◆ 課題 ◆
本文で「」に囲まれている語句を、現れる順にすべて抜き出しなさい。

このように写真を大きく出させてもらってますが、私としては特に個人を責めているつもりはありません。私の言いたいのはこうです──「今、どの神父様の感覚も、こんなもんなんじゃないの?」

その指先、御聖体と人の髪の毛の間を行ったり来たり。

これは東京教区の千葉寺教会の公式サイトにある写真です。2010年「年間第5主日」~2010年「王であるキリスト」のトピック の中の「2010/10/17(日) 年間第29主日」)

私の「はっきりさせたい症候群」のために言えば、この神父様は高木健次というお名前の神父様のようです。かなりお若い神父様。

彼の人差し指と親指の先はこの小さな男の子の髪の毛に触れているようです。これも「明らかに」と言っていいでしょう。

◆ 資料 ◆
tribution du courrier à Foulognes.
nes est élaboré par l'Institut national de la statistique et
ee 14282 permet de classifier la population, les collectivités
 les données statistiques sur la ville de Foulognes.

◆ 解答 ◆
1. 今、どの神父様の感覚も、こんなもんなんじゃないの?
2. 年間第5主日
3. 王であるキリスト
4. 2010/10/17(日) 年間第29主日
5. はっきりさせたい症候群
6. 明らかに